# [Exercise brief]
Quote every line of the entries from the line with "table_header 考察人員 [107, 195, 342, 270]" up to and including the line with "table_cell 108年2月18日至108年2月20日，計3天 [343, 348, 1109, 422]", reproducing each one character for character.

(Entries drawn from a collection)
— Begin —
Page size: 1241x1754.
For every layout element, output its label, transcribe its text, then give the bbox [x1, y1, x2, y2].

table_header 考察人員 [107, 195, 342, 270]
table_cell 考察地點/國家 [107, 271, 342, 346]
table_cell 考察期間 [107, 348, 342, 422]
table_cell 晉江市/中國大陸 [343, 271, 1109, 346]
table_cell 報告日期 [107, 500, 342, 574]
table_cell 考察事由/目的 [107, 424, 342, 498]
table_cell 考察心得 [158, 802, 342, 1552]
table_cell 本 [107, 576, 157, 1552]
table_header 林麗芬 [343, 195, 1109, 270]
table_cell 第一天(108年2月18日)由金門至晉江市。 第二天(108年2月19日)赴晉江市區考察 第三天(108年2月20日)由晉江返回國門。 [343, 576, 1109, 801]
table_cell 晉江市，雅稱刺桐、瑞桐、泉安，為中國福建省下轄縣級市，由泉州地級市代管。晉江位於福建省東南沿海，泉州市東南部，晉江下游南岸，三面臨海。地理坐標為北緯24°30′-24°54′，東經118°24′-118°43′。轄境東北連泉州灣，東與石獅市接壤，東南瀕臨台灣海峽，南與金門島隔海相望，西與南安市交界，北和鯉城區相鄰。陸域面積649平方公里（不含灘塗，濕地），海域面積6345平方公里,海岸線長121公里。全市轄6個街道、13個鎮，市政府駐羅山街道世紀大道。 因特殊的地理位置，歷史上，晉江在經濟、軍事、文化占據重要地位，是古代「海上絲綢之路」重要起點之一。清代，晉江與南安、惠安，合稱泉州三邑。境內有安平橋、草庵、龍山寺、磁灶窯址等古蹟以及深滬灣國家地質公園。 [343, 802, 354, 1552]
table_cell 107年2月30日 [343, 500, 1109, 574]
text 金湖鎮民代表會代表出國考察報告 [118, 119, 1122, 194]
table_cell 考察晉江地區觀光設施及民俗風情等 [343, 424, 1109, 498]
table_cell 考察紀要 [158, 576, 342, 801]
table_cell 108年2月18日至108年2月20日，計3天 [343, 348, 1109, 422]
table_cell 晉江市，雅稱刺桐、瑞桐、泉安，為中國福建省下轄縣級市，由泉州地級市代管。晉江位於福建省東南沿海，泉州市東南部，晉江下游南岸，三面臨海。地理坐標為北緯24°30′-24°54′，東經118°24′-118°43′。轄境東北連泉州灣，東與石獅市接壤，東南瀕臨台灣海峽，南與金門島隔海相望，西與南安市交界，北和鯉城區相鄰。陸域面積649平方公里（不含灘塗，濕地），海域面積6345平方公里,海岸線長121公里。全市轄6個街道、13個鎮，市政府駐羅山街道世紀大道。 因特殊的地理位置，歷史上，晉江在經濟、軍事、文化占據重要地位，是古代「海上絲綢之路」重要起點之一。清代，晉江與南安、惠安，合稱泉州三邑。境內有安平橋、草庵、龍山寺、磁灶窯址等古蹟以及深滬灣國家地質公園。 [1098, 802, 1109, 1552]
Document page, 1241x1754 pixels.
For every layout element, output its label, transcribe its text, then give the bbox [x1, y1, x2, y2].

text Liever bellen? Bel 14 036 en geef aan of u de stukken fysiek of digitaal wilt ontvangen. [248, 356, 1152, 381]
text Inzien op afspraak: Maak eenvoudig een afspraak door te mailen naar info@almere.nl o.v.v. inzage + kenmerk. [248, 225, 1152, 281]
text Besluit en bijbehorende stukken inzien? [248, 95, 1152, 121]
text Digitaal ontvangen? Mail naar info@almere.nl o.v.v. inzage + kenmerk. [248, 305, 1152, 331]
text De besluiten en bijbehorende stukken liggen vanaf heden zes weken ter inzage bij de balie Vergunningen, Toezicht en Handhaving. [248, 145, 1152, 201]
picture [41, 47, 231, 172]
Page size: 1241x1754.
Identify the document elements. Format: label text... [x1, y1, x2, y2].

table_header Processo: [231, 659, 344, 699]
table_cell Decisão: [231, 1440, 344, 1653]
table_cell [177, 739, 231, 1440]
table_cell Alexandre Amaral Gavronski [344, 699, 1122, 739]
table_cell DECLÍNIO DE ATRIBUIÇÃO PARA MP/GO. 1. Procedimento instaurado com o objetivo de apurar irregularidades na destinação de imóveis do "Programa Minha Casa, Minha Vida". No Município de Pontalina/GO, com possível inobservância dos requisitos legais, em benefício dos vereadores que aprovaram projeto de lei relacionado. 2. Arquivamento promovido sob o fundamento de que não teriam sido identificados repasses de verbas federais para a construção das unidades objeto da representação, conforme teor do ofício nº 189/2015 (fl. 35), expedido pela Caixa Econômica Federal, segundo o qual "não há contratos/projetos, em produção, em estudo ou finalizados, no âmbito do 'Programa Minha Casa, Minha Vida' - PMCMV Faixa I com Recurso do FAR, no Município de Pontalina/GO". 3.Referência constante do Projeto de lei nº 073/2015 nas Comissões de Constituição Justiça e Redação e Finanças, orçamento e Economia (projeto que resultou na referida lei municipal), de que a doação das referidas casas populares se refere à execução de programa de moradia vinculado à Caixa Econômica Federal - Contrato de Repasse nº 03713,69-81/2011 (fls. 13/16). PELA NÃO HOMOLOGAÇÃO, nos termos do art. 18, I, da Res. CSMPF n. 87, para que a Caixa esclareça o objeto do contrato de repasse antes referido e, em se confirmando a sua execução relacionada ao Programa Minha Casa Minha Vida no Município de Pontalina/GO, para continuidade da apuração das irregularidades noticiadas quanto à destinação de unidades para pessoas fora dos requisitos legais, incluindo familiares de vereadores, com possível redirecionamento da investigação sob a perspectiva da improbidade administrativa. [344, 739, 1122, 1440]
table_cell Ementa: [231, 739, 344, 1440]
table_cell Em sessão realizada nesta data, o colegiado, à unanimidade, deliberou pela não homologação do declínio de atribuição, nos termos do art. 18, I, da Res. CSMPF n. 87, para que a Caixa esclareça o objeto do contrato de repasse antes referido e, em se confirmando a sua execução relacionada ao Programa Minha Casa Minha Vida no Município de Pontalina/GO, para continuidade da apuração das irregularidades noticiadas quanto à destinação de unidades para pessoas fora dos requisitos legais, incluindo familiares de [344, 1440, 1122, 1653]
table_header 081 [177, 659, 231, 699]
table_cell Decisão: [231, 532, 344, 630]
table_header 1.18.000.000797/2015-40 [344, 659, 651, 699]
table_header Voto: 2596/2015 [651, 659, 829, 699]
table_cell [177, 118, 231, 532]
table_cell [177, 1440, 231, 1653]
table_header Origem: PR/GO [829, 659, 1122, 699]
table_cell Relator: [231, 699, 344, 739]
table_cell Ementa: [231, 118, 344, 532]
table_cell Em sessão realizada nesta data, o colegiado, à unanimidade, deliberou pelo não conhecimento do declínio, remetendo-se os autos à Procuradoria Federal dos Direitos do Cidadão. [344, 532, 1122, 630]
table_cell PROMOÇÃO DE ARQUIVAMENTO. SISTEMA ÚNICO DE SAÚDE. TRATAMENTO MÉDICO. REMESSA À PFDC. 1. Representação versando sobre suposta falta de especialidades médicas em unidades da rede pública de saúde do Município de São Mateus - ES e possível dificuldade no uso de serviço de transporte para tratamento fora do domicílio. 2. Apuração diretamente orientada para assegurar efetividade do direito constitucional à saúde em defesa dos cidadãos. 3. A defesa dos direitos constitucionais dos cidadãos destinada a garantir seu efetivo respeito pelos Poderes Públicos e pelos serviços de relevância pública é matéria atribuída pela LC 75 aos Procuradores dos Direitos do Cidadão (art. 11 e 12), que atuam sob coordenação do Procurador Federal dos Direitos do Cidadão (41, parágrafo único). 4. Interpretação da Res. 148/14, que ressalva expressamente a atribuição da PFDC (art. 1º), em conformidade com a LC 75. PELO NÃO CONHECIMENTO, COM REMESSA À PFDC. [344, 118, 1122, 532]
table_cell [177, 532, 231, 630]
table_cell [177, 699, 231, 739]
— End —
# [Output for this exercise]
table_header 考察人員 [107, 195, 342, 270]
table_cell 考察地點/國家 [107, 271, 342, 346]
table_cell 考察期間 [107, 348, 342, 422]
table_cell 晉江市/中國大陸 [343, 271, 1109, 346]
table_cell 報告日期 [107, 500, 342, 574]
table_cell 考察事由/目的 [107, 424, 342, 498]
table_cell 考察心得 [158, 802, 342, 1552]
table_cell 本 [107, 576, 157, 1552]
table_header 林麗芬 [343, 195, 1109, 270]
table_cell 第一天(108年2月18日)由金門至晉江市。 第二天(108年2月19日)赴晉江市區考察 第三天(108年2月20日)由晉江返回國門。 [343, 576, 1109, 801]
table_cell 晉江市，雅稱刺桐、瑞桐、泉安，為中國福建省下轄縣級市，由泉州地級市代管。晉江位於福建省東南沿海，泉州市東南部，晉江下游南岸，三面臨海。地理坐標為北緯24°30′-24°54′，東經118°24′-118°43′。轄境東北連泉州灣，東與石獅市接壤，東南瀕臨台灣海峽，南與金門島隔海相望，西與南安市交界，北和鯉城區相鄰。陸域面積649平方公里（不含灘塗，濕地），海域面積6345平方公里,海岸線長121公里。全市轄6個街道、13個鎮，市政府駐羅山街道世紀大道。 因特殊的地理位置，歷史上，晉江在經濟、軍事、文化占據重要地位，是古代「海上絲綢之路」重要起點之一。清代，晉江與南安、惠安，合稱泉州三邑。境內有安平橋、草庵、龍山寺、磁灶窯址等古蹟以及深滬灣國家地質公園。 [343, 802, 354, 1552]
table_cell 107年2月30日 [343, 500, 1109, 574]
text 金湖鎮民代表會代表出國考察報告 [118, 119, 1122, 194]
table_cell 考察晉江地區觀光設施及民俗風情等 [343, 424, 1109, 498]
table_cell 考察紀要 [158, 576, 342, 801]
table_cell 108年2月18日至108年2月20日，計3天 [343, 348, 1109, 422]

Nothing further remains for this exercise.